February 15, 2022
Outdated Policies Hinder FHWA’s Ability To Oversee Unobligated Emergency Relief Funds
What We Looked At
In August and September 2017, three costly hurricanes hit the United States and caused devastation to transportation infrastructure, particularly highways and bridges. The Department of Transportation (DOT) provided emergency aid for infrastructure repairs through the Federal Highway Administration’s (FHWA) emergency relief programs. Due to the size of DOT’s investment and the speed required for emergency relief, we initiated this audit. Specifically, we assessed FHWA’s controls over the use of its emergency relief funds.
What We Found
FHWA does not always deallocate funds that have not been obligated by the end of the fiscal year, as its policy requires. For example, of the $48,022,716 that FHWA allocated to Florida in 2018 and 2019 for hurricane damages, approximately $46 million remained unobligated in March 2020, but had not been deallocated. FHWA’s Division Offices also do not always deallocate unobligated quick release funds—funds that are allocated quickly for emergency repairs—as required. We noted that Florida DOT took over 10 months to obligate $13.4 million of $25 million in quick release funds, FHWA officials stated that the Agency is not statutorily required to deallocate these funds. FHWA also did not document required approvals for $48 million in quick release funds, and has not deobligated almost $2 million in unneeded emergency relief funds allocated to Texas DOT. FHWA is required to maintain adequate internal financial management controls. By not following its own policies, the Agency increases the risk that unused quick release funds and unobligated allocations will not be available for other States in need.
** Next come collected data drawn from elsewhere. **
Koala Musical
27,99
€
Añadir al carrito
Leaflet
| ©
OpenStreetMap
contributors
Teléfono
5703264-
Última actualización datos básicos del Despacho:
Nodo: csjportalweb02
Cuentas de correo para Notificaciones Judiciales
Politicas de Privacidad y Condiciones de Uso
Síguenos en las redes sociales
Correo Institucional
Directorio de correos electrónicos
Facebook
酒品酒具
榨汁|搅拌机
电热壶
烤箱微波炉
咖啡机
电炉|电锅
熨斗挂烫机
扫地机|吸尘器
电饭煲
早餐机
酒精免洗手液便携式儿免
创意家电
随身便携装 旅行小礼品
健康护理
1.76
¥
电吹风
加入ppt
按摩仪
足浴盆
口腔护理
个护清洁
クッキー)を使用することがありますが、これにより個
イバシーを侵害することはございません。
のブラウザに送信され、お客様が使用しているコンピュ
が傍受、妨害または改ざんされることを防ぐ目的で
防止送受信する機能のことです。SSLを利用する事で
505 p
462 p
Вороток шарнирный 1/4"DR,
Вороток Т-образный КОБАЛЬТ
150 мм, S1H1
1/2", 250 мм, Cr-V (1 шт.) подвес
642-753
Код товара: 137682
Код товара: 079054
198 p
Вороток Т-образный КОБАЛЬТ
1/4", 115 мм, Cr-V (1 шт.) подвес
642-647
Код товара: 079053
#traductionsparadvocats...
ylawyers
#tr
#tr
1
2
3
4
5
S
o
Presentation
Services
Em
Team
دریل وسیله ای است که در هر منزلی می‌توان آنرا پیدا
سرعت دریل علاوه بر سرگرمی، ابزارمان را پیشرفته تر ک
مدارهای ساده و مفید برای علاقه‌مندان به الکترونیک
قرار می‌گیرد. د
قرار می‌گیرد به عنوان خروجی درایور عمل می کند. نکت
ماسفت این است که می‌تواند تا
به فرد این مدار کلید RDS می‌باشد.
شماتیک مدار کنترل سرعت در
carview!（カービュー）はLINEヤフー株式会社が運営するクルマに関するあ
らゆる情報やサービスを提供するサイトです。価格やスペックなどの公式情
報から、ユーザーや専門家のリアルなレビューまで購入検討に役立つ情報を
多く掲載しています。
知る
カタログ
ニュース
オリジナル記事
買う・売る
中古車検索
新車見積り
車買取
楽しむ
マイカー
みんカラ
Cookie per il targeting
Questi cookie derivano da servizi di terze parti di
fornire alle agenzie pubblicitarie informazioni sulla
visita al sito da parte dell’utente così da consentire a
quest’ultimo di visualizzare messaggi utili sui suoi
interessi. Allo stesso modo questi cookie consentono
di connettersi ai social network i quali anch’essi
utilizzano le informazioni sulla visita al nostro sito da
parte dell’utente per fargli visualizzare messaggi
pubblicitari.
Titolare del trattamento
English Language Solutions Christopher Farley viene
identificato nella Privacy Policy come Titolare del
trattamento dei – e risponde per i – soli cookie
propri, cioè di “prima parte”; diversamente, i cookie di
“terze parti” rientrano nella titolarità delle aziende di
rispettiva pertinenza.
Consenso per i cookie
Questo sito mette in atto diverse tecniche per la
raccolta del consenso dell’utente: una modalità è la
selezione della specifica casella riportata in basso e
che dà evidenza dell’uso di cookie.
Furthermore, the Highways ER Manual, last updated in May 2013, does not reflect current practices or align with other Agency policies. Still, despite these oversight weaknesses, we found a low incidence of improper payments in a sample of Highways disbursements.
FHWA partially concurred with our recommendation 1, did not concur with our recommendation 2, and concurred with our recommendations 3 through 6.